Students see new purpose in Old Chapel

By Jackson Cote

Collegian File Photo
(Collegian File Photo)

After closing its doors for more than a decade, the University of Massachusetts Old Chapel will soon be reopening to the public later this fall, and will be available to all members of the community as a facility for programs and events.

Arguably one of the University’s most iconic flagship buildings, the Old Chapel has been undergoing its $21 million renovation since May 2015. However, the building itself has not been accessible to students since 1997, when it was closed due to structural problems.

Jorge Reyes-Lebron, a junior and peer mentor in the history department, remembers his freshman year when he would hear the ringing of the Old Chapel’s 1000-pound bells as they played the University’s alma matter.

“I don’t remember what time of the day it was, but just random times of the day, you’d hear the alma matter, just going off on the bells,” recalled Reyes-Lebron.

Hearing the bells play regularly again, as well as being able to go inside the Old Chapel and see some of its historic features, is what Reyes-Lebron is looking forward to most upon the chapel’s reopening.

He is also excited that construction is ending so that he, like many other UMass students walking through campus, can walk along the building’s premises and get to class on time.

While exterior renovations to the building, such as its new glass entry pavilion, can already be seen by students walking by, interior changes to the Old Chapel will not be seen until its reopening. These changes include a new lobby and multipurpose space, as well as alterations to the platform and balcony areas of the second floor’s Great Hall.

Administrative members involved in the project, including Ed Blaguszewski, executive director of strategic communications and special assistant to the vice chancellor for university relations, intend for these first and second floor spaces to be utilized by students, faculty and alumni for a wide variety of events, ranging from weddings and reunion gatherings to guest lectures and artistic exhibits.
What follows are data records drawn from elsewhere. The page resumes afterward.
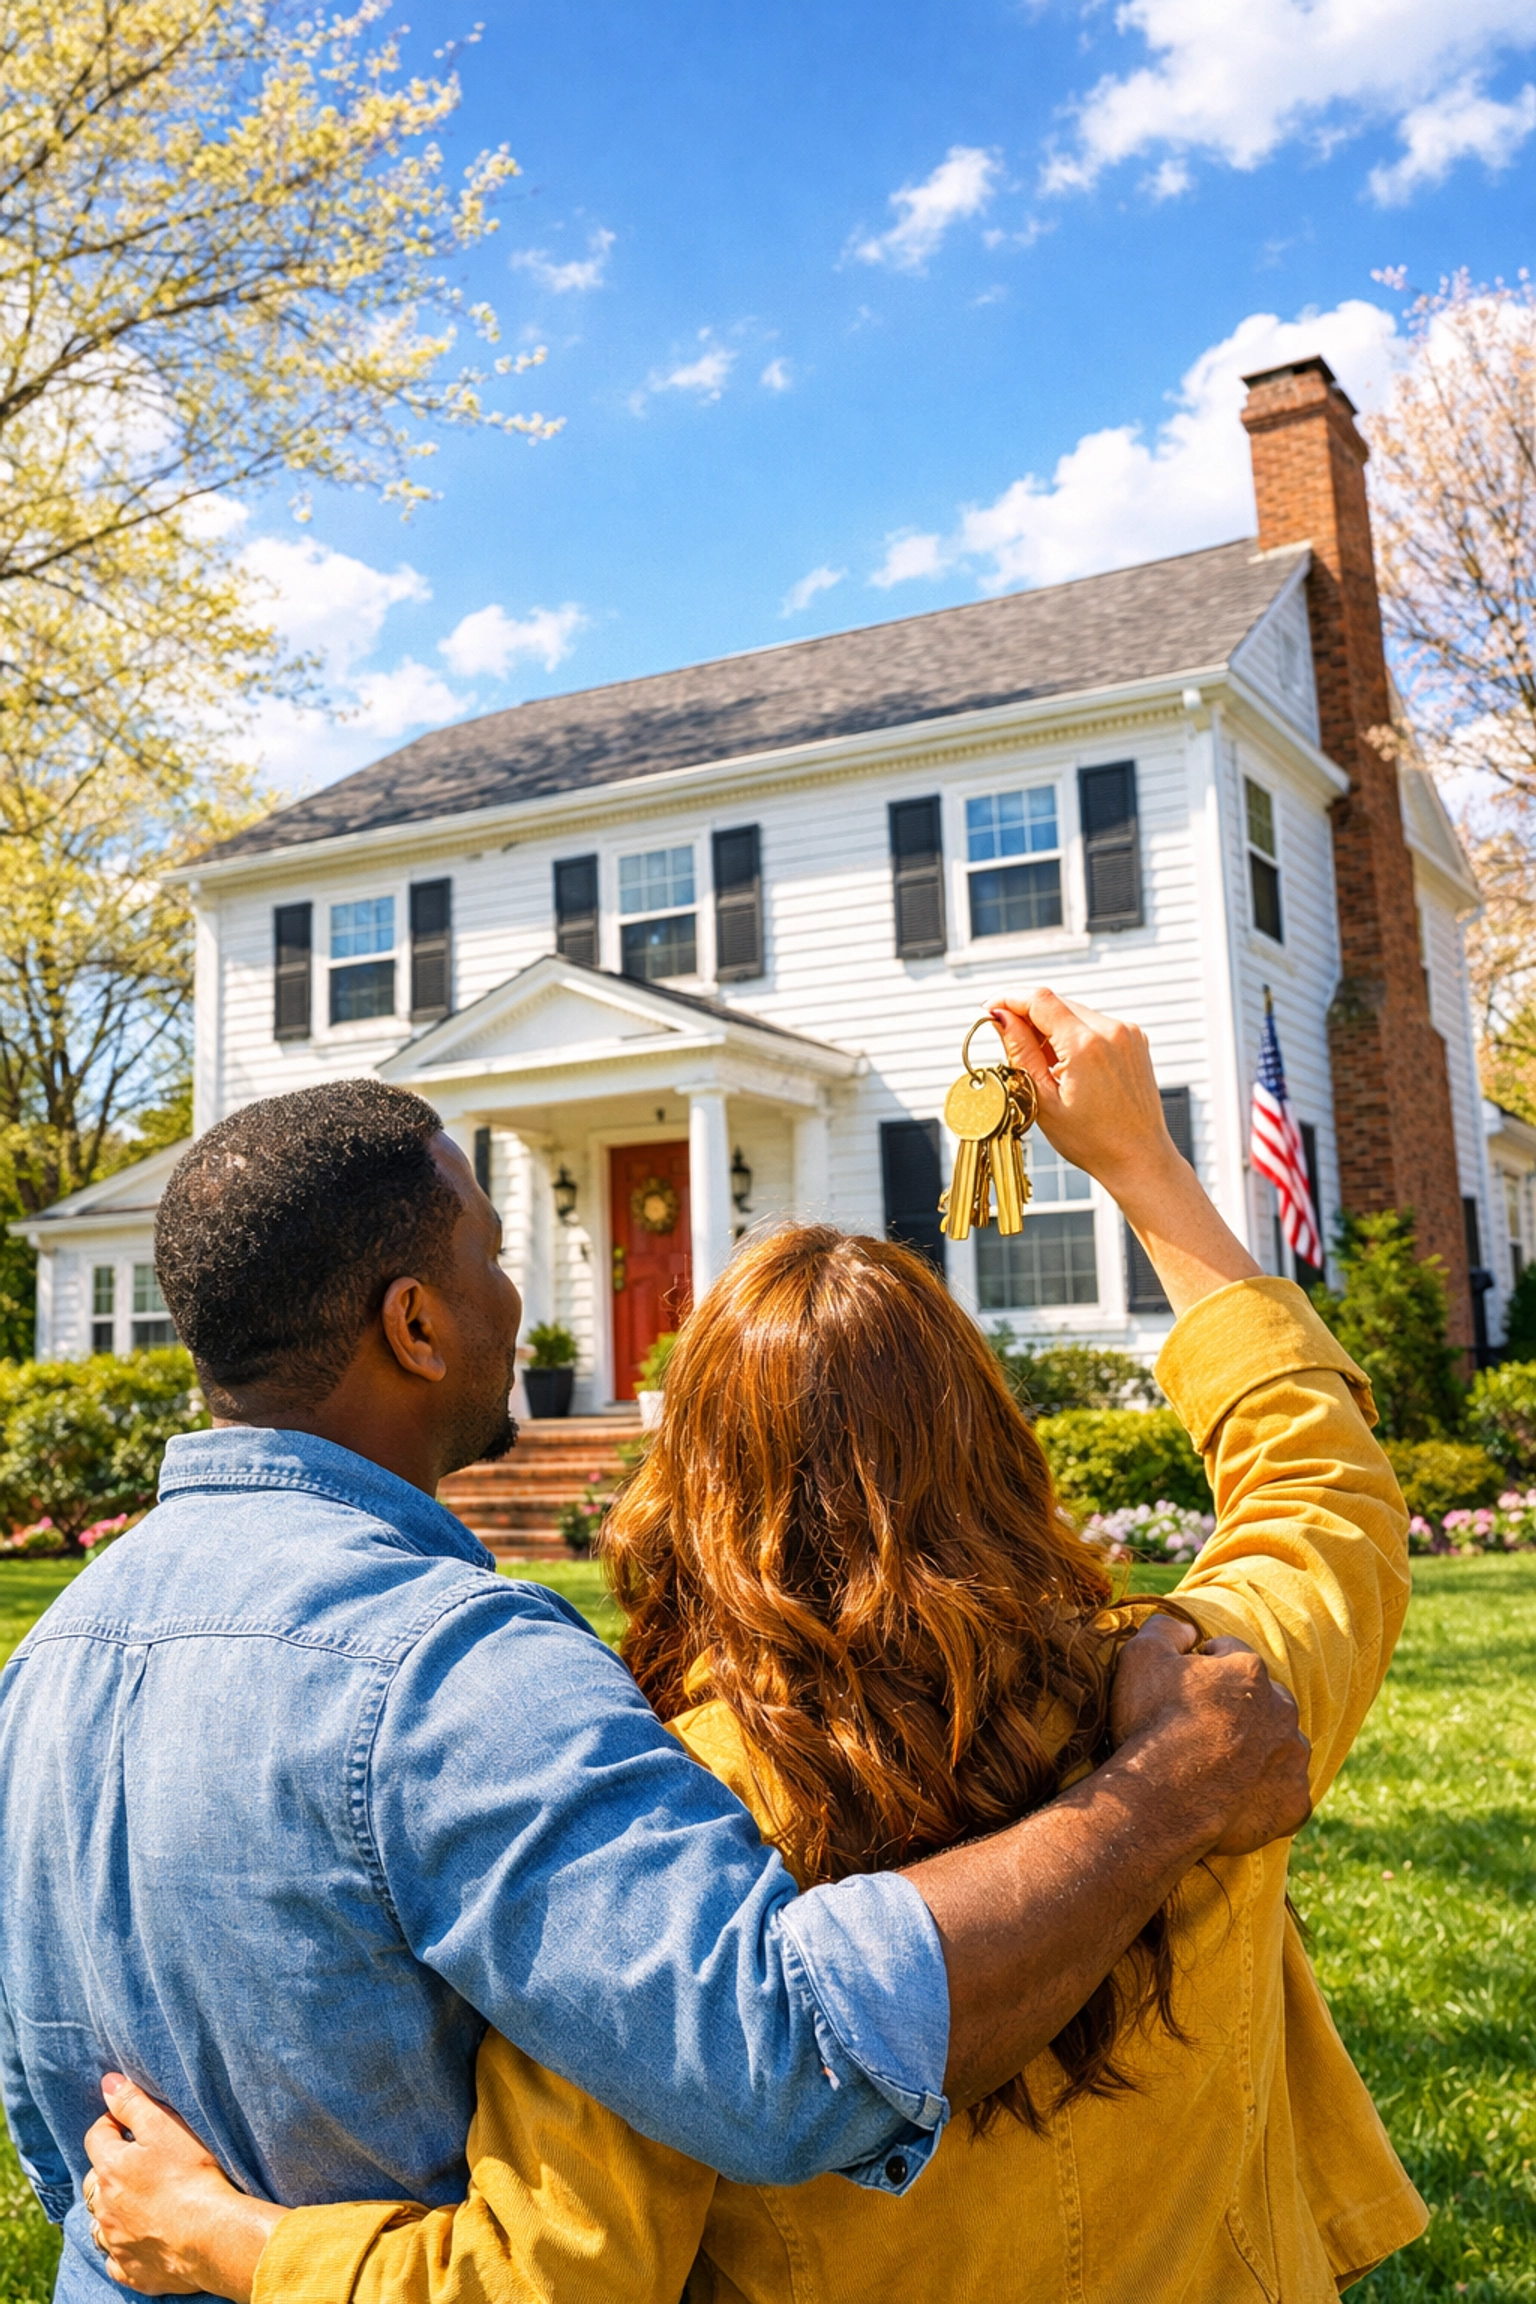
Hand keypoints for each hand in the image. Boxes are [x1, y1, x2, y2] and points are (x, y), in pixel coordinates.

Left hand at [83, 2076, 282, 2302]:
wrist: (210, 2235)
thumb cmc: (191, 2175)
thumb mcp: (165, 2127)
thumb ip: (133, 2104)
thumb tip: (108, 2083)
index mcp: (111, 2168)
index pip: (97, 2136)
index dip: (112, 2123)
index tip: (129, 2122)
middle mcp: (104, 2207)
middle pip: (95, 2180)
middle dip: (109, 2168)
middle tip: (137, 2162)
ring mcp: (115, 2241)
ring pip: (101, 2221)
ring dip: (112, 2210)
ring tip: (136, 2202)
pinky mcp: (131, 2269)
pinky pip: (116, 2259)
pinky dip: (122, 2248)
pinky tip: (139, 2240)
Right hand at [990, 988, 1260, 1315]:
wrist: (1139, 1158)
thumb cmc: (1092, 1140)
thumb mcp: (1043, 1099)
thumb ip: (1020, 1051)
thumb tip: (999, 1017)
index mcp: (1086, 1045)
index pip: (1039, 999)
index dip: (1008, 999)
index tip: (988, 1011)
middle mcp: (1112, 1030)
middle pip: (1056, 1003)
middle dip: (1027, 1017)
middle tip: (1011, 1047)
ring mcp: (1128, 1033)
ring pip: (1074, 1012)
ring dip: (1051, 1028)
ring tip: (1044, 1068)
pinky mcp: (1135, 1040)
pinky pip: (1094, 1024)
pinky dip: (1074, 1035)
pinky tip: (1067, 1067)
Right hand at [1111, 1616, 1312, 1856]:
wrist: (1161, 1801)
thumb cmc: (1151, 1725)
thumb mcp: (1141, 1657)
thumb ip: (1166, 1629)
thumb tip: (1189, 1629)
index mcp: (1249, 1671)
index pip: (1230, 1655)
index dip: (1202, 1668)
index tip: (1181, 1691)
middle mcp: (1283, 1710)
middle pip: (1263, 1700)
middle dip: (1239, 1709)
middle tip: (1201, 1732)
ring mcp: (1293, 1760)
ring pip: (1280, 1745)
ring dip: (1259, 1750)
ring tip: (1219, 1768)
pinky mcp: (1295, 1803)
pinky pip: (1286, 1794)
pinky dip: (1266, 1795)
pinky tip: (1234, 1799)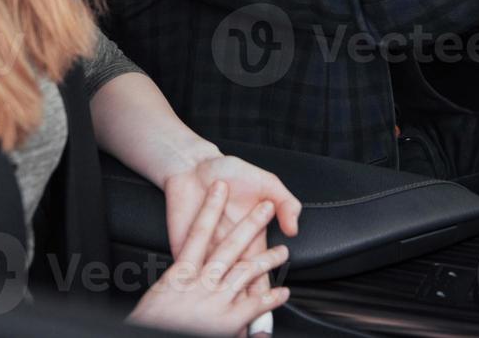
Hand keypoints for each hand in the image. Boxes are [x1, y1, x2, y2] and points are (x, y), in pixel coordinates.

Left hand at [129, 181, 291, 336]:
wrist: (193, 165)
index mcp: (251, 241)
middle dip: (245, 304)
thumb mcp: (266, 182)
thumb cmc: (229, 172)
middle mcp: (229, 251)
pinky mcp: (184, 250)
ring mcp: (206, 253)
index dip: (266, 292)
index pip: (261, 275)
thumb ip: (286, 202)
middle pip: (239, 287)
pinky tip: (200, 289)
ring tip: (227, 305)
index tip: (271, 301)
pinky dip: (193, 285)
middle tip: (251, 314)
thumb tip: (294, 227)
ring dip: (220, 299)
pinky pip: (189, 273)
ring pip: (215, 287)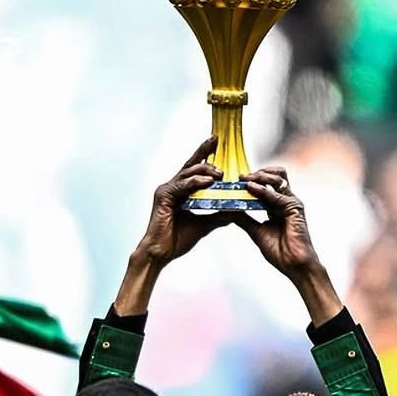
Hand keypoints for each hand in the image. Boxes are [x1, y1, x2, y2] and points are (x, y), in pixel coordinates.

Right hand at [114, 138, 234, 314]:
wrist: (160, 254)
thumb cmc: (177, 240)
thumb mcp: (203, 225)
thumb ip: (217, 215)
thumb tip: (235, 211)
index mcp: (180, 191)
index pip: (195, 169)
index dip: (205, 154)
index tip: (217, 141)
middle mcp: (172, 187)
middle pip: (191, 165)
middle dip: (205, 154)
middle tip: (220, 152)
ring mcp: (166, 190)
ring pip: (187, 173)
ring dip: (204, 171)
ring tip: (220, 173)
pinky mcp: (163, 197)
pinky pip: (181, 186)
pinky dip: (194, 183)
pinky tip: (207, 182)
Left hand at [236, 169, 342, 324]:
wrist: (293, 265)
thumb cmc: (280, 252)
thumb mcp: (255, 232)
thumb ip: (244, 219)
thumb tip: (227, 209)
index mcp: (277, 206)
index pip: (266, 184)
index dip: (251, 180)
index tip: (235, 181)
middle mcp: (285, 201)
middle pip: (274, 176)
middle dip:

“We believe that as a restored iconic facility on campus, it will be a point of pride for current-day students who will also return for events there in future years as alumni,” said Blaguszewski.

The hope that the Old Chapel will return to its historic uses and become both a prominent and accessible flagship landmark on campus, is a hope shared not only by the administration, but by students too.

Anthony Vitale, president of the Student Government Association, is in talks with the administration to set up a policy favorable to student use of the new space. Vitale sees the Old Chapel as a viable alternative to other buildings commonly used by student organizations, such as the Student Union and academic buildings after hours.

“For example, if a student group is doing a comedy show, or something like that, that would be a really awesome space to have that in, rather than having it in the Herter extension, or the Herter Annex,” said Vitale.

Vitale is also excited for the building to become a more integrated facility and long-lasting symbol for students.

“Since 1997, all those generations of students have just walked by the building, looked at it, recognized it as a symbol of UMass, but never have actually taken part, been in it, used it for any purpose,” said Vitale. “I hope that with proper student use of the space that it will become something that students have as a symbol of the University.”

The estimated completion for the construction, according to the UMass website, is late November 2016.